Thursday, December 18, 2008

City Approves Proposal for Cell Tower on Top of Maspeth House

Fear Case Sets Precedent Allowing Future Antennas

By Conor Greene

Despite overwhelming opposition from residents, elected officials and the local community board, the city has granted a cellular company permission to place a tower on top of a house on 72nd Place in Maspeth.

At its meeting this past Tuesday, the Board of Standards and Appeals, which rules on applications requiring a variance from the city’s building code, voted 4-0 to allow Omnipoint Communications to place the cellular tower on top of a house at 53-20 72nd Place.

The decision immediately garnered strong backlash from neighbors and community leaders who fought the proposal since it was announced late last year. Under the agreement, property owner Joseph Wroblewski - whose family owns Frank’s Deli next door to the proposed site - will receive an undisclosed amount in rent for allowing the company to place the antenna on top of the house.

Many now fear that this ruling sets a dangerous precedent that could allow cellular companies to easily obtain the necessary variances and permits. That could mean a greater number of towers within residential areas as companies seek to improve their coverage, especially inside homes as people rely more on cell phones over landlines.

The proposal originally called for a 25-foot tower on top of the house, rising a total of 54 feet above street level. As a result of community opposition, the company scaled back its proposal to a 19-foot tower that will rise 45 feet above street level. The diameter of the antenna, which will be disgusted as a flagpole with an American flag at the top, has been reduced from 36 inches to 32 inches.

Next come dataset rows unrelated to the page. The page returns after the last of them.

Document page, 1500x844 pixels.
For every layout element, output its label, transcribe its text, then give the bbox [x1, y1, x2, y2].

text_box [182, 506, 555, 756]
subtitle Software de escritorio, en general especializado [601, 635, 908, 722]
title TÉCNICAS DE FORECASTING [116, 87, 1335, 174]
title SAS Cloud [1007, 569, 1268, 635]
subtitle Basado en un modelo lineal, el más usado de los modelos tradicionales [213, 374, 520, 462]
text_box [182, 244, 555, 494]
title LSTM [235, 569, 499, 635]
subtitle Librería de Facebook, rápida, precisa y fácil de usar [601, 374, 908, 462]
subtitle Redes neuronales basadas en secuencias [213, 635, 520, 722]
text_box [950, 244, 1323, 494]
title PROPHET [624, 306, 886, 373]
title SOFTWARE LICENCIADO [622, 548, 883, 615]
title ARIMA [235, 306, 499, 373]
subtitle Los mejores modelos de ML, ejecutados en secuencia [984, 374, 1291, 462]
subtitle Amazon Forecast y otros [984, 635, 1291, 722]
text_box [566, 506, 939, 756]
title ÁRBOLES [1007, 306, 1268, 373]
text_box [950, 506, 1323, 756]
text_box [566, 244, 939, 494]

Maspeth resident Manny Caruana fears that quiet residential neighborhoods such as this are being destroyed by greedy developers and companies. “Quite honestly it seems like we no longer have control over our own neighborhoods,” he said. “They can just come in and do what they want... Our quality of life doesn’t mean a damn thing and our investment in the community and in our homes doesn’t seem to matter.”

Caruana said he is concerned that the decision will mean other cellular companies will come in and offer homeowners “big bucks” to allow cellular towers on their homes. He noted that Wroblewski lives on Long Island and rents out the house where the tower will be placed. “Quite obviously, he bought this house to make money and doesn’t care about the community,” he said. “Anybody who does certainly wouldn’t do this.”

Wroblewski initially said he tried to back out of the contract after neighbors objected, but was not able to. He refused to say how much rent he will receive from Omnipoint, and has stopped speaking with the media about the matter.

For Caruana, that public hearings were held during the day in Manhattan only adds insult to injury. “Had these hearings been held in the area affected, you would have had thousands of people there and it might have been a different outcome,” he said. “It is held in Manhattan, with Manhattan people making decisions for Queens. We should have another venue to challenge this decision. It leaves absolutely no recourse.”

He is not the only resident angry over the vote. Diane DeSilvia, a 72nd Place resident who helped organize opposition to the application, called the decision “outrageous” and said it “could allow cell companies to invade residential areas everywhere with structures that do not belong where people live.”

Gary Giordano, district manager of Community Board 5 – which overwhelmingly rejected the proposal – agreed that this could set a bad precedent. “I would say there is certainly a possibility [that wireless companies will have an easier time gaining variances] but hopefully they would have to do a very good job proving there is a lack of service in that area,” he said. “I don’t like it at all.”

In a statement, Assemblywoman Marge Markey (D-Maspeth) said she is “angry” over the board’s decision.

“It is an inappropriate intrusion on a peaceful residential block and it should not have been permitted,” she said. “I want to warn... any other cellular company that seeks to use this case as a precedent: get ready for a fight! We will continue to strongly oppose any other plan that seeks to place a cell tower on any residential block in my district.”

In the meantime, residents such as Caruana are left wondering about the rational behind the board’s decision, and what the next step is. “I was very hopeful they were going to disapprove this tower,” he said. “It is in the middle of a bunch of one-and-two-family homes... I don’t know if there are any other steps we can take, but we will be looking into it.”